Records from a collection

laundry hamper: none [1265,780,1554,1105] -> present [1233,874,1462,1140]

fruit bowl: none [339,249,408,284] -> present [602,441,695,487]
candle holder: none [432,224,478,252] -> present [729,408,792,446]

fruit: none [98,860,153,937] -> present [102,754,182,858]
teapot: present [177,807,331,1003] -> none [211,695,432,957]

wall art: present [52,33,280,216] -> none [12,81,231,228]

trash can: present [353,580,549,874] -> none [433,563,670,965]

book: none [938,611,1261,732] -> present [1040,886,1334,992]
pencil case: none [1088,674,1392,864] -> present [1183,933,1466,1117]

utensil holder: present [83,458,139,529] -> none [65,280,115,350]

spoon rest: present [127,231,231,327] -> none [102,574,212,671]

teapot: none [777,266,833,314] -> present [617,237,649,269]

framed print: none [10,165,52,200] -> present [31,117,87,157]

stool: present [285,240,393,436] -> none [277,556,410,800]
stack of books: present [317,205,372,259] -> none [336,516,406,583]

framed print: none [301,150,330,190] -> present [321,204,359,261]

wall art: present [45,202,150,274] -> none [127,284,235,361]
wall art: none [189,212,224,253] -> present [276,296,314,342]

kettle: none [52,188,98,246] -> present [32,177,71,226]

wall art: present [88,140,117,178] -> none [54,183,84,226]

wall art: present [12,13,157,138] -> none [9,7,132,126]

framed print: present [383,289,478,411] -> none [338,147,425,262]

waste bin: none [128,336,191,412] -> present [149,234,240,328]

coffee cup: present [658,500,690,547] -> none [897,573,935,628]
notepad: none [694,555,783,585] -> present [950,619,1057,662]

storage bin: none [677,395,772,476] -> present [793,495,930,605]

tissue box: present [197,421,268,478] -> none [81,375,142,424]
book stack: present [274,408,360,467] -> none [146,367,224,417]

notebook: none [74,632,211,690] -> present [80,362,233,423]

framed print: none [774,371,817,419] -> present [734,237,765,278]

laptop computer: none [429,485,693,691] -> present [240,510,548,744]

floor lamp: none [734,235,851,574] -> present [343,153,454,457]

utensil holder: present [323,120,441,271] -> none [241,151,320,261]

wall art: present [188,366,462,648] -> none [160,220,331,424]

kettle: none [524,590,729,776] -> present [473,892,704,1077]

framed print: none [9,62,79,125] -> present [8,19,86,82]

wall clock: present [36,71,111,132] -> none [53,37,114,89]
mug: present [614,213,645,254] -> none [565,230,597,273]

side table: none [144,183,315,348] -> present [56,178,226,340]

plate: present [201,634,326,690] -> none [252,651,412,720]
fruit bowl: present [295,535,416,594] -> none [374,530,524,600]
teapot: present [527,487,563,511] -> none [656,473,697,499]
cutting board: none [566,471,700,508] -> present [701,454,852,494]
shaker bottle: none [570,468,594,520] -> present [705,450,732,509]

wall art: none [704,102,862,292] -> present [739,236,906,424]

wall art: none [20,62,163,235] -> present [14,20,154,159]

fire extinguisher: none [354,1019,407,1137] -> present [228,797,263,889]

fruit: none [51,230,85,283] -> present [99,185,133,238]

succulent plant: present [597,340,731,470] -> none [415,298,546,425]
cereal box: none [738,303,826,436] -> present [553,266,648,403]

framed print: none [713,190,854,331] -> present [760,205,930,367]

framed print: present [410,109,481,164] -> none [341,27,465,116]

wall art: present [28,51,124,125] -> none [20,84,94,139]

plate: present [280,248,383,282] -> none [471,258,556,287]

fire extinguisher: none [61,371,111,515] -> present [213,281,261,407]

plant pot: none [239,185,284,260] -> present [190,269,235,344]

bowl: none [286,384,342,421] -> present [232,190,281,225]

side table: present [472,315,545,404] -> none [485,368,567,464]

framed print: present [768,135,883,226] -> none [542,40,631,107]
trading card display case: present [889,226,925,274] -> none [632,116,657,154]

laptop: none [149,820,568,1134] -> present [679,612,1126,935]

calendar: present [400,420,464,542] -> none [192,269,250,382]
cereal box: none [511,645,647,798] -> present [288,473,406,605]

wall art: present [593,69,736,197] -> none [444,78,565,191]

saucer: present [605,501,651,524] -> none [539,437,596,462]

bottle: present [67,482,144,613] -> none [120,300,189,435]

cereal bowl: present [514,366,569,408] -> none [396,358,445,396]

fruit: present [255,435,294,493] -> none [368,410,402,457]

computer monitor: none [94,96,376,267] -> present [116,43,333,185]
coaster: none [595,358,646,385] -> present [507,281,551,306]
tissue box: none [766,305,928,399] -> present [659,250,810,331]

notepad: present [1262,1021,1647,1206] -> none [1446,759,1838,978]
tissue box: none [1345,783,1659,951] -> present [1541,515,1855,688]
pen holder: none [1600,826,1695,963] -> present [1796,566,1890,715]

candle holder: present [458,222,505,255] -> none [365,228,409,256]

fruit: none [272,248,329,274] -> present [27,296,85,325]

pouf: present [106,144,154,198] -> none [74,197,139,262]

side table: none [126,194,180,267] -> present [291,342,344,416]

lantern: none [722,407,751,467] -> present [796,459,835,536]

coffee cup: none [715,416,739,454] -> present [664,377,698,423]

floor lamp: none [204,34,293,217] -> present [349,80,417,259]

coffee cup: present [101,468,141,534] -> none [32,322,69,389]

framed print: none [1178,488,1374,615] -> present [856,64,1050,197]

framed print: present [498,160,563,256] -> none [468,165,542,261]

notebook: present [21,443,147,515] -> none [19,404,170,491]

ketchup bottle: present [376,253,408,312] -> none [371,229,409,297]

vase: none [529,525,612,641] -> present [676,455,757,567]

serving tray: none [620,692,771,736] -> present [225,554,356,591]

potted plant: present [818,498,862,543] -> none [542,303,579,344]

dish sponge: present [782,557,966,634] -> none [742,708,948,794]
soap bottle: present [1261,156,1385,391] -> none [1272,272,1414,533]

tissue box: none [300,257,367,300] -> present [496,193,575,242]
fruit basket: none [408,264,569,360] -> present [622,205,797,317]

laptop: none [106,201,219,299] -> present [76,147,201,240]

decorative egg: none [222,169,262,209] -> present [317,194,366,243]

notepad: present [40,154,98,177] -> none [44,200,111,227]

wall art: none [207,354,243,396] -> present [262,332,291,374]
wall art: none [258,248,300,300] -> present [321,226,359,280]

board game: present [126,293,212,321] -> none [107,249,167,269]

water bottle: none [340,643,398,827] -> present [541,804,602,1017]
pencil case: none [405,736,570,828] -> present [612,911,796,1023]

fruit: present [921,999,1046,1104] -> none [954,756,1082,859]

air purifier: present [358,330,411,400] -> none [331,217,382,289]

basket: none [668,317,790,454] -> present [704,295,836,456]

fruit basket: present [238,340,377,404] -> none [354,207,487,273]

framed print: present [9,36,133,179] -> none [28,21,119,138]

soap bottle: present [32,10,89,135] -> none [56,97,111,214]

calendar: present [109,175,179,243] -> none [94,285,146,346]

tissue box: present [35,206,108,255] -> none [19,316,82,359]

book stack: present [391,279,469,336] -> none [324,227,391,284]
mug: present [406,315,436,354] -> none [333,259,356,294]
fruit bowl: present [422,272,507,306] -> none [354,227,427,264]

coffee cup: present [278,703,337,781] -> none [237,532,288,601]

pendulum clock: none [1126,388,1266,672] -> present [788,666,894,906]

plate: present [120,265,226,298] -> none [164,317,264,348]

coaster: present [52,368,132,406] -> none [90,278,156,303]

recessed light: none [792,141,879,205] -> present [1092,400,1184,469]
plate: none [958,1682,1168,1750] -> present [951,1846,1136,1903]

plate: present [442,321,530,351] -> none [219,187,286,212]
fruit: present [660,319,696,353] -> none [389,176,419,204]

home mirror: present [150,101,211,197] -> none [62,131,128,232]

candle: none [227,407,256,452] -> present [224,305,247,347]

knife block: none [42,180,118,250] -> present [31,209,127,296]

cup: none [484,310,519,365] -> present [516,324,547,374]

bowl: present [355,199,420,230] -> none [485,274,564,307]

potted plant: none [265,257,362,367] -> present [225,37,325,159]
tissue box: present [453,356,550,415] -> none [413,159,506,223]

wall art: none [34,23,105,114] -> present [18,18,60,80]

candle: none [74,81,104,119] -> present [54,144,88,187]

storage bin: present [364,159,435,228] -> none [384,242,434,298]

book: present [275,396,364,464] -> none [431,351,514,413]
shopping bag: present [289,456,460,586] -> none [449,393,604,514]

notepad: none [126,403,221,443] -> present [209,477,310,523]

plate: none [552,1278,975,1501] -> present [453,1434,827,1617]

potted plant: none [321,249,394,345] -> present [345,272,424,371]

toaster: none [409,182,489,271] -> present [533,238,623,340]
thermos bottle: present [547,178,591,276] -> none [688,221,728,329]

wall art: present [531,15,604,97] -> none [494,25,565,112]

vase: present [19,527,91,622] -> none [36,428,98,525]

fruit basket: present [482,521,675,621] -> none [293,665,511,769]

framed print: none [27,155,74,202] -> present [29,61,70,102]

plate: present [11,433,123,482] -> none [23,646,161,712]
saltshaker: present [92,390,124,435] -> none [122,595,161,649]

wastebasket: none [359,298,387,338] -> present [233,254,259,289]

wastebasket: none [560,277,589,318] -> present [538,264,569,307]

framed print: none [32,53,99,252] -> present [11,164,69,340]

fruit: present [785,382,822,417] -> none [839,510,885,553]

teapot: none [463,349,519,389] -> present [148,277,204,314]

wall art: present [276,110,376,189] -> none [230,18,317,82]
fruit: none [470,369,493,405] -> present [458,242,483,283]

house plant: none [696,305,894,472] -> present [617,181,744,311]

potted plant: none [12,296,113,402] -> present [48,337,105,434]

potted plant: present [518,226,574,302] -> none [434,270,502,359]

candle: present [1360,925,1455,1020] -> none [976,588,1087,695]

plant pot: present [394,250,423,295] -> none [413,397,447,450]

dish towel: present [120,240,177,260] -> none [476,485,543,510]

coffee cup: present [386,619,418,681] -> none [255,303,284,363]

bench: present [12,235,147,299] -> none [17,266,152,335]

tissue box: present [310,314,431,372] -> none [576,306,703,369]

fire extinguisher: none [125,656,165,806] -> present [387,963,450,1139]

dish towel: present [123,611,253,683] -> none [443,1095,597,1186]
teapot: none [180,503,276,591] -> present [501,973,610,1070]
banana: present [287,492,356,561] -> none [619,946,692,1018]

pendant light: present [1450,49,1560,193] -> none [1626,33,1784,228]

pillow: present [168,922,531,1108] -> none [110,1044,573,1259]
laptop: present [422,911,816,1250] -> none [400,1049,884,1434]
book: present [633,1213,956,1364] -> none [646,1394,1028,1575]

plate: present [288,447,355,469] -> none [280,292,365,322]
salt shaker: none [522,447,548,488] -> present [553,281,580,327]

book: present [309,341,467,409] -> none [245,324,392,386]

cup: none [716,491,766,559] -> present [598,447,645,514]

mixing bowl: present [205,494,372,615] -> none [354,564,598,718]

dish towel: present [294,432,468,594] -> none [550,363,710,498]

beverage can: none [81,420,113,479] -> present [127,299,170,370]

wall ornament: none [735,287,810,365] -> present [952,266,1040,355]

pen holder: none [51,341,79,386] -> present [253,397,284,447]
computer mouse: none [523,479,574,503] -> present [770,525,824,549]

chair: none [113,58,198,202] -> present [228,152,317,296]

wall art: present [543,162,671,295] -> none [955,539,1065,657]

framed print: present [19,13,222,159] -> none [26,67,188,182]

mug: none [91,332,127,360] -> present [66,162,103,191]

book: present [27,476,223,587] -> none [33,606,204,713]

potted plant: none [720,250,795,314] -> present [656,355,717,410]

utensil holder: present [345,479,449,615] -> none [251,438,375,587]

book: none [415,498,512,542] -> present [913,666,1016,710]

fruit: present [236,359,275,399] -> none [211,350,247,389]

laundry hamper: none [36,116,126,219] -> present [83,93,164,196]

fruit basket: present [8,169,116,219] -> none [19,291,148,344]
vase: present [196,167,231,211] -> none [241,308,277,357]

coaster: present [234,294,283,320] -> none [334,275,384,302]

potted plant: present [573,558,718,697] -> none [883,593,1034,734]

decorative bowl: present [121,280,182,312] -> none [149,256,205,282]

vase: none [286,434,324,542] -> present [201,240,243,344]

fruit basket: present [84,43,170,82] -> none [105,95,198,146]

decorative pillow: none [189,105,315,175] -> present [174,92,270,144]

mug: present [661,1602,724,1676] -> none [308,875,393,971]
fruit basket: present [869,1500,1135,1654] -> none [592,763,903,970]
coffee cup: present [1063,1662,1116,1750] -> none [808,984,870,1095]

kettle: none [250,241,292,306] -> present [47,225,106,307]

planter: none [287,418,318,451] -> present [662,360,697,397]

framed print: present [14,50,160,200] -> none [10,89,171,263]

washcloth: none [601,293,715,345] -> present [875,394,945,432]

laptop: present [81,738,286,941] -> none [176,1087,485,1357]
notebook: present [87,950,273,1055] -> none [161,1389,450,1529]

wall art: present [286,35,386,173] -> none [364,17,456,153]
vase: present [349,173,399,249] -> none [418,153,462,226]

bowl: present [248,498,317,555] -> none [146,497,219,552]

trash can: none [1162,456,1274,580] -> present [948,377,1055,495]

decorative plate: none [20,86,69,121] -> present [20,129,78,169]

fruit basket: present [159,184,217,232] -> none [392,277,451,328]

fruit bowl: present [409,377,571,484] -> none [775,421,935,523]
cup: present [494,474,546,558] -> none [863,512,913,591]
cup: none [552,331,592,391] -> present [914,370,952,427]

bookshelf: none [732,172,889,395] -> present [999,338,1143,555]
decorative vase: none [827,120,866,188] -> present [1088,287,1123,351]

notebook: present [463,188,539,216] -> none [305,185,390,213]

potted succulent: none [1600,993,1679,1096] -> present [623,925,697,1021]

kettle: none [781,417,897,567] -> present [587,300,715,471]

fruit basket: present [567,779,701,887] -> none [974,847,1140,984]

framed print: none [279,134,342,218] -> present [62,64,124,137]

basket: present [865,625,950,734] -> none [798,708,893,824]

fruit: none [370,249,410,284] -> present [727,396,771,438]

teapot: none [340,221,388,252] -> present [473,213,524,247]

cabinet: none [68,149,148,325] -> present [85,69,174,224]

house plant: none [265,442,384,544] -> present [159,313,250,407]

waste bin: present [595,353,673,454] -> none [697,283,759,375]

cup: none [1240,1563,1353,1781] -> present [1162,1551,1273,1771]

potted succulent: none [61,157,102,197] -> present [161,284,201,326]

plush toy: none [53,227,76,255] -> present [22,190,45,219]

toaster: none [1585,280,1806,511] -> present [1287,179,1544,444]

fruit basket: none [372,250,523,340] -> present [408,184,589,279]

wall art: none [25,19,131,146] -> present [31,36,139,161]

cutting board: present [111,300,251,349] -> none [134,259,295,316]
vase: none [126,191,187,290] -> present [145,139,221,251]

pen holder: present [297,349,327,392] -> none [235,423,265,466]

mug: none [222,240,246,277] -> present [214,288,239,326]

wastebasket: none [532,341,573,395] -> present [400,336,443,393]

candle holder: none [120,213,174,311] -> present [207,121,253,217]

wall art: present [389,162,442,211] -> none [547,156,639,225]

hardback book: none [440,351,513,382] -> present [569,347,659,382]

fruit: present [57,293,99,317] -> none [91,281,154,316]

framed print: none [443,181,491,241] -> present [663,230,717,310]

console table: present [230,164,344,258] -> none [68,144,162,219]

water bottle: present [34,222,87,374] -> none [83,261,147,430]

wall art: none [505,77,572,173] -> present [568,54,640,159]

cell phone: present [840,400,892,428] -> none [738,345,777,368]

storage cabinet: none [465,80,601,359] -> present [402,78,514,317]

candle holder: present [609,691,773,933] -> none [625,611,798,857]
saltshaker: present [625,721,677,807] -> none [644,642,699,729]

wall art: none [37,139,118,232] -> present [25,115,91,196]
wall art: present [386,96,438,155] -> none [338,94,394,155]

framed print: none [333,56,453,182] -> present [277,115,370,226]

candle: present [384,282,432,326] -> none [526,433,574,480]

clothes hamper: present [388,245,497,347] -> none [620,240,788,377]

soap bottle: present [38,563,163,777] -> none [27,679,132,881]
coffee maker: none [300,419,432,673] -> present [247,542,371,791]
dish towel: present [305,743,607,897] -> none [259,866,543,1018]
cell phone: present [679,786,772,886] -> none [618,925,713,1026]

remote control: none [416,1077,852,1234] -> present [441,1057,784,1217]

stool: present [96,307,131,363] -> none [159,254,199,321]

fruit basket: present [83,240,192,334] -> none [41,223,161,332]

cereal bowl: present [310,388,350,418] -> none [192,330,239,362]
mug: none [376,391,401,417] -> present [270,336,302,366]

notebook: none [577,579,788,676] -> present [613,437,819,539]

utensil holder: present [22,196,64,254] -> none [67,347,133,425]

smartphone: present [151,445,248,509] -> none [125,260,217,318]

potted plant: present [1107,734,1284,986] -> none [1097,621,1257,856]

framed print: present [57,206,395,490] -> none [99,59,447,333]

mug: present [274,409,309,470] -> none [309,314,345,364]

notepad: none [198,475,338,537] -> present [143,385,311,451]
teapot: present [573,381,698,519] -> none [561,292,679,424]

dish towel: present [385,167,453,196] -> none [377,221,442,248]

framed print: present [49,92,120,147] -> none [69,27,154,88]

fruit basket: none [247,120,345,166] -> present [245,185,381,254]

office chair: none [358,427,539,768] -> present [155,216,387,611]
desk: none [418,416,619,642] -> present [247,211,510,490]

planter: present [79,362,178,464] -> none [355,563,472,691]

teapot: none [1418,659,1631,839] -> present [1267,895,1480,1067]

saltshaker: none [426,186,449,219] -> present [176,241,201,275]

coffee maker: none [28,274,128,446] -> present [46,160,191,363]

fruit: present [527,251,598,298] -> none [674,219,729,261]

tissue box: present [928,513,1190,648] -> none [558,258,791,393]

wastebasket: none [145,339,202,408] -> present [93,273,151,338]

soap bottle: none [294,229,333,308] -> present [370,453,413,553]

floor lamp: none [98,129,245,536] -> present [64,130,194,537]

_Problem statement_: Out of the data above, transcribe exactly and only the lines starting with the line that has "framed print: present [410,109,481,164]" and going on through the line that has "bowl: none [286,384,342,421]", both included.

_Reply_:
framed print: present [410,109,481,164] -> none [341,27,465,116]

wall art: present [28,51,124,125] -> none [20,84,94,139]

plate: present [280,248,383,282] -> none [471,258,556,287]

fire extinguisher: none [61,371,111,515] -> present [213,281,261,407]

plant pot: none [239,185,284,260] -> present [190,269,235,344]

bowl: none [286,384,342,421] -> present [232,190,281,225]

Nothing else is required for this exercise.